GIVEN TEXT:
....................

EARLY MODERN JAPANESE CULTURAL STUDIES
In the past several decades, scholarship on the literature, history, and art history of Early Modern Japan, known as the Edo Period, has achieved spectacular development in Japanese academia. Our department is one of the few US universities equipped to teach and fully engage in this area of scholarship. Our faculty is exceptionally strong in Edo studies. Following in the footsteps of previous UCSB faculty Robert Backus, an important Edo literature and intellectual history specialist (still teaching an occasional course as professor emeritus) and Henry D. Smith, a leading scholar of Edo history and culture (currently teaching at Columbia University,) more than half of the Japan-side faculty who have joined UCSB over the last decade specialize in Edo. Included are: Haruko Iwasaki (early modern popular literature, culture, and language), Luke Roberts (early modern history), Katherine Saltzman-Li (early modern drama), and Miriam Wattles (early modern art history). Thanks to this unique concentration of Edo scholars in various fields, the Department is able to offer many courses that expose undergraduate and graduate students to the history and culture of Early Modern Japan. High-level training is offered to both undergraduates and graduate students in the complex written language, an opportunity unavailable at most U.S. universities.

....................

GIVEN MATERIAL:

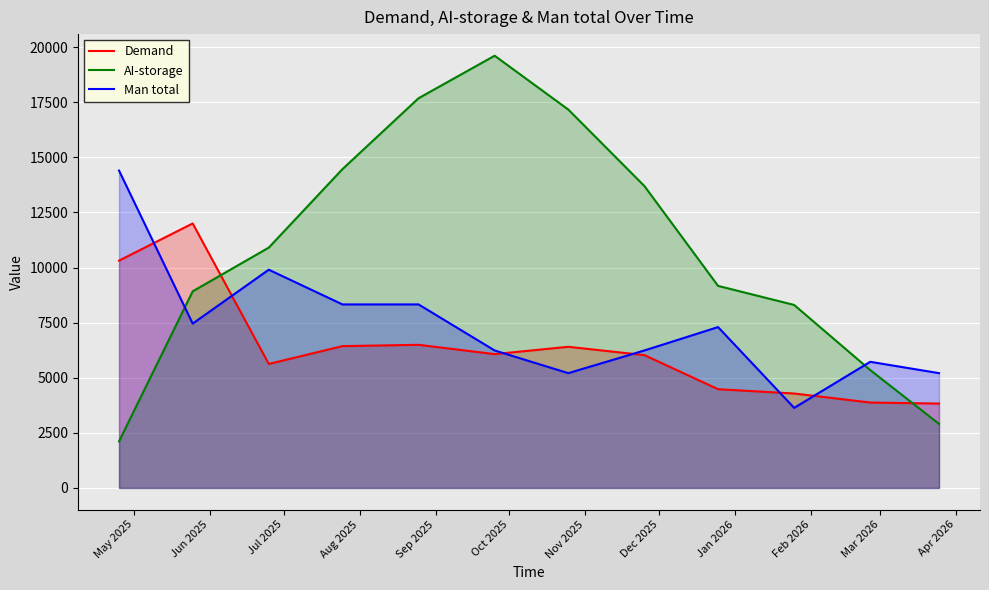

How many categories are shown in the chart?

12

....................

GOAL OF THE EXERCISE: Write a continuation of the text on Early Modern Japanese cultural studies, picking up after its final sentence. The lines stand apart from the text on Early Modern Japanese cultural studies.

EXPECTED OUTPUT:
Another important strength of our program is the interdisciplinary research among the faculty. An extraordinary degree of interaction occurred between writers and other kinds of artists, leading to intense interconnectedness among the verbal, visual, and dramatic arts. Our faculty focus on these interactions in their research and in the courses they teach. Students who choose to pursue an Edo specialization in their studies will be expected to develop linguistic, historical, and cultural expertise that will allow them to approach their work within an interdisciplinary framework. |
FACULTY
Haruko Iwasaki
(early modern popular literature, culture, and language)
Luke Roberts
(early modern history)
Katherine Saltzman-Li
(early modern drama)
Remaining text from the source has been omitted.